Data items
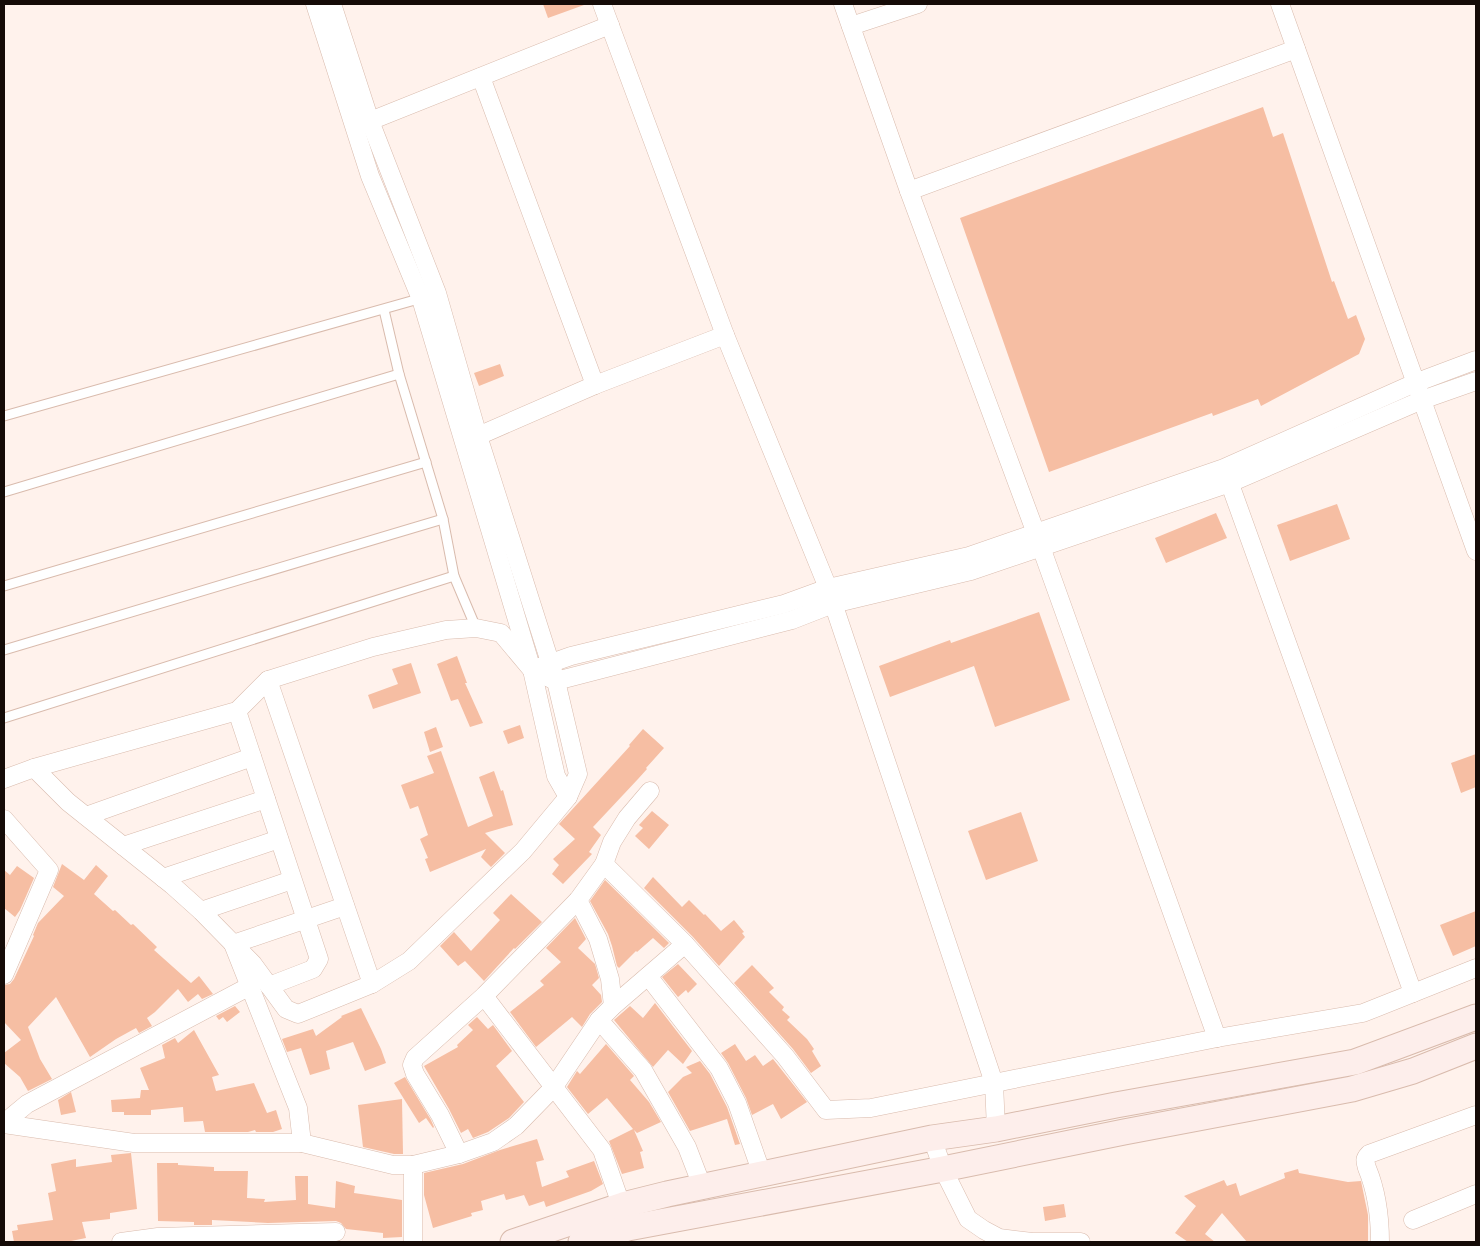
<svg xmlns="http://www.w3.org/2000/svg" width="1480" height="1246" viewBox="0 0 1480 1246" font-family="'Titillium Web',sans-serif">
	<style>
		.building { fill: #f6bea3 }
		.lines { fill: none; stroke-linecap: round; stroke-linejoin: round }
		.lane-casing { stroke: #d9bbad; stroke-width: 11 }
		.street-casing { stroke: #d9bbad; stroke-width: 19 }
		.secondary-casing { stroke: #d9bbad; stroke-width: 27 }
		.lane { stroke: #fff; stroke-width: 9 }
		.street { stroke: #fff; stroke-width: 18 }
		.secondary { stroke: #fdeeeb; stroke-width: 25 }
	</style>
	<rect width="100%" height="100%" fill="#fff2ec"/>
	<!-- building -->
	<g class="building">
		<path d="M543 4H584V5L548 18Z"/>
		<path d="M1263 107 1273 137 1283 133 1332 282 1334 281 1348 319 1356 315 1365 339 1359 354 1261 406 1258 399 1213 416 1212 413 1049 472 960 218Z"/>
		<path d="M500 364 504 376 479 386 474 373Z"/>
		<path d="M1337 504 1350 539 1290 561 1277 525Z"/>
		<path d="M1216 513 1227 538 1166 563 1155 538Z"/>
		<path d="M1039 612 1070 700 995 727 974 666 890 697 879 666 950 640 951 643Z"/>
		<path d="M457 656 467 683H465L483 723 470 727 458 699 451 701 437 664Z"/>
		<path d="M411 663 421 693 373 709 368 695 398 684 392 669Z"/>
		<path d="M520 725 524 738 508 744 503 731Z"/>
		<path d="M436 727 443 747 430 752 424 732Z"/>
		<path d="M643 729 664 748 646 768 647 769 638 779 593 827 601 835 589 852 592 854 563 884 552 874 559 865 553 859 575 839 559 824 630 746 629 745Z"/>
		<path d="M441 751 468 827 493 816 479 777 494 771 501 791 503 790 513 825 485 833 505 853 491 867 481 857 486 849 430 872 425 859 428 858 420 839 428 835 418 806 410 809 401 785 434 773 427 756Z"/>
		<path d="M1476 754V787L1461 793 1451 763Z"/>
		<path d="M652 811 669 825 649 849 635 836 643 828 639 825Z"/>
		<path d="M1021 812 1038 861 986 880 968 831Z"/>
		<path d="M62 864 84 880 96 865 108 876 94 894 113 911 115 910 131 925 133 924 157 947 154 950 191 983 199 976 213 994 202 999 198 994 188 1002 178 989 155 1012 147 1018 152 1026 139 1033 136 1028 116 1039 90 1057 56 997 28 1027 40 1059 52 1079 28 1091 20 1077 4 1063V1053L21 1040 4 1022V985L10 984 14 979 34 936 33 935 38 923 64 896 53 887Z"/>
		<path d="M17 866 34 878 20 910 15 917 4 908V870L10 875Z"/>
		<path d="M653 877 682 907 689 900 704 915 705 914 721 931 734 920 744 932 742 933 745 937 719 966 693 937 644 888Z"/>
		<path d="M605 880 669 943 664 948 653 938 637 952 636 951 619 968 617 966 612 946 608 934 590 901Z"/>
		<path d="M511 894 542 922 515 949 514 948 484 981 465 961 458 966 440 946 454 932 471 951 500 920 493 913Z"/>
		<path d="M1476 911V946L1453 956 1440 925Z"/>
		<path d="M575 918 586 939 578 948 595 964 599 978 592 985 601 995 602 1002 590 1014 582 1027 572 1017 536 1047 510 1012 544 985 540 981 561 962 546 948Z"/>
		<path d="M678 964 697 984 688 993 686 990 678 997 662 977Z"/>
		<path d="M752 965 774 988 769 992 784 1007 782 1010 790 1017 787 1020 807 1039 814 1049 812 1051 821 1066 811 1073 793 1049 734 983Z"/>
		<path d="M655 1003 692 1051 683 1064 668 1050 653 1067 614 1020 630 1006 643 1018Z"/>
		<path d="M235 1006 240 1012 227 1022 223 1017 219 1020 216 1016Z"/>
		<path d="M361 1008 381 1049 386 1063 365 1071 353 1042 326 1051 330 1069 310 1075 301 1048 287 1052 282 1039 313 1029 316 1036 342 1017 341 1016Z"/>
		<path d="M477 1017 488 1029 493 1025 512 1051 496 1066 524 1102 509 1118 488 1132 473 1138 468 1129 461 1133 449 1109 424 1066 458 1047 457 1045 473 1030 468 1025Z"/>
		<path d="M194 1030 219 1075 212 1077 216 1091 254 1083 267 1113 276 1110 282 1129 273 1132H256L255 1130 248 1132H205L203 1121 184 1122 183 1107 151 1110V1115H124V1112H112L111 1100 140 1098 141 1090H149L140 1068 165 1058 162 1045 175 1038 178 1043Z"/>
		<path d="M606 1044 634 1076 630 1080 649 1102 661 1122 637 1133 634 1130 643 1151 640 1152 644 1168 622 1174 609 1141 633 1129 607 1098 588 1114 567 1087 577 1071 580 1074Z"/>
		<path d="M735 1044 746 1061 755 1055 763 1066 773 1059 807 1102 781 1119 773 1104 752 1115 746 1098 728 1063 721 1053Z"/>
		<path d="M700 1061 710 1074 727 1107 740 1144 735 1145 727 1119 690 1131 668 1092 683 1077 692 1073 686 1067Z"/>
		<path d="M405 1077 431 1120 434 1127 433 1128 426 1118 419 1123 394 1083Z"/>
		<path d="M71 1092 76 1112 61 1115 58 1100Z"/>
		<path d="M402 1099 403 1154H394L363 1147 358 1105Z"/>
		<path d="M537 1139 544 1160 536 1162 542 1187 569 1177 566 1171 594 1161 603 1184 591 1191 546 1207 544 1201 529 1206 524 1195 506 1200 504 1194 481 1201 483 1210 471 1213 472 1216 433 1228 424 1195V1173L463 1164 500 1150Z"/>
		<path d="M131 1153 137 1209 110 1213V1219L82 1222 86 1238 66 1242H14L12 1231 18 1230 17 1225 53 1220 48 1193 56 1191 51 1164 76 1159V1167L112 1162 111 1155Z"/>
		<path d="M157 1163H178V1165L214 1167V1171H248L247 1198 265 1199 264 1202 296 1200 295 1176H308V1204L335 1208 336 1181 355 1186 354 1193 402 1200V1237L383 1238V1233L346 1229 341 1223 336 1221 268 1223 212 1220V1225H194V1222L158 1221Z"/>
		<path d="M1298 1169 1299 1173 1348 1182 1361 1181 1368 1215V1242H1247L1222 1213 1205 1234 1215 1242H1188L1175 1233 1196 1206 1184 1196 1224 1180 1227 1186 1236 1183 1240 1196 1285 1178 1284 1173Z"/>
		<path d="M1064 1204 1066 1217 1045 1221 1043 1207Z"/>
	</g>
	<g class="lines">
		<!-- lane casing -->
		<g class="lane-casing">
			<g id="lane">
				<path d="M384 310 399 374 443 519 454 576 476 628"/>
				<path d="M4 416 422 298"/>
				<path d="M4 492 399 374"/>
				<path d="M4 586 426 462"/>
				<path d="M4 650 443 519"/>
				<path d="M4 718 454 576"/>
			</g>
		</g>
		<!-- street casing -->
		<g class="street-casing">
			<g id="street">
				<path d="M315 4 370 176 421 299 532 670 556 776 568 797"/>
				<path d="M602 4 725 335 828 588 994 1083 996 1129"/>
				<path d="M843 4 909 191 1041 547 1217 1038"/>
				<path d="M1280 4 1476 551"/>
				<path d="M851 26 918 4"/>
				<path d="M481 77 595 385"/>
				<path d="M370 121 610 25"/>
				<path d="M909 191 1296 49"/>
				<path d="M478 436 595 385 725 335"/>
				<path d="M1226 473 1413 993"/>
				<path d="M540 667 571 656 784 604 828 588 969 556 1224 468 1415 383 1476 360"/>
				<path d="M268 680 372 984"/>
				<path d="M237 711 319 959 313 969 269 986"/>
				<path d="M34 768 68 802 172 885 201 911 253 964 286 1009 298 1014 372 984 409 961 523 851 568 797 578 774 556 681 478 436 437 293 370 121 332 4"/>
				<path d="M4 779 34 768 237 711 268 680 373 647 446 630 476 628 501 633 532 670 556 681 792 620 833 604 971 571 1230 483 1422 400 1476 381"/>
				<path d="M86 816 252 757"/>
				<path d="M4 819 49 870 4 975"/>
				<path d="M123 846 266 799"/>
				<path d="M604 864 685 944 785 1056 826 1110 871 1108 1217 1038 1363 1013 1476 968"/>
				<path d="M163 878 279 839"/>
				<path d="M578 900 598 939 610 979 613 1006"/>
				<path d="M201 911 292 880"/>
				<path d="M648 976 719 1068 737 1103 762 1174"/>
				<path d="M484 996 602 1150 625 1216"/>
				<path d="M599 1020 643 1070 687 1147 702 1186"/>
				<path d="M4 1123 27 1104 250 986"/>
				<path d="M4 1124 134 1143H302L393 1165H413V1242"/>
				<path d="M932 1138 943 1169 968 1219 984 1230 999 1238 1032 1242H1081"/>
				<path d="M302 1143 298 1108 233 944 345 906"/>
				<path d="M459 1154 440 1115 415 1074 412 1065 415 1058 484 996 578 900 604 864 612 842 627 818 650 791"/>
				<path d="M413 1165 459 1154 493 1142 516 1126 553 1088 599 1020 613 1006 685 944"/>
				<path d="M1413 1220 1476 1194"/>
				<path d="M121 1242 158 1237 336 1232"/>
				<path d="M1380 1242C1380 1217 1377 1192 1367 1168 1365 1161 1364 1159 1369 1154L1476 1115"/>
			</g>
		</g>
		<!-- secondary casing -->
		<g class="secondary-casing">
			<g id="secondary">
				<path d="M513 1242 623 1205 667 1194 932 1138 996 1129 1116 1105 1355 1062 1476 1017"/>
				<path d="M581 1242 628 1228 943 1169 1124 1132 1352 1089 1413 1071 1476 1046"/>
			</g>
		</g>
		<!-- lane -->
		<use href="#lane" class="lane"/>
		<!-- street -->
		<use href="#street" class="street"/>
		<!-- secondary -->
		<use href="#secondary" class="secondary"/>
	</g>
	<!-- border -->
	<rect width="1480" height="1246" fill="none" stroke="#150b07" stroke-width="10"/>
</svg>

WHAT YOU ARE ASKED TO DO -> In the data above, each line holding "lines" is to be found and copied.

EXPECTED OUTPUT ->
		.lines { fill: none; stroke-linecap: round; stroke-linejoin: round }
	<g class="lines">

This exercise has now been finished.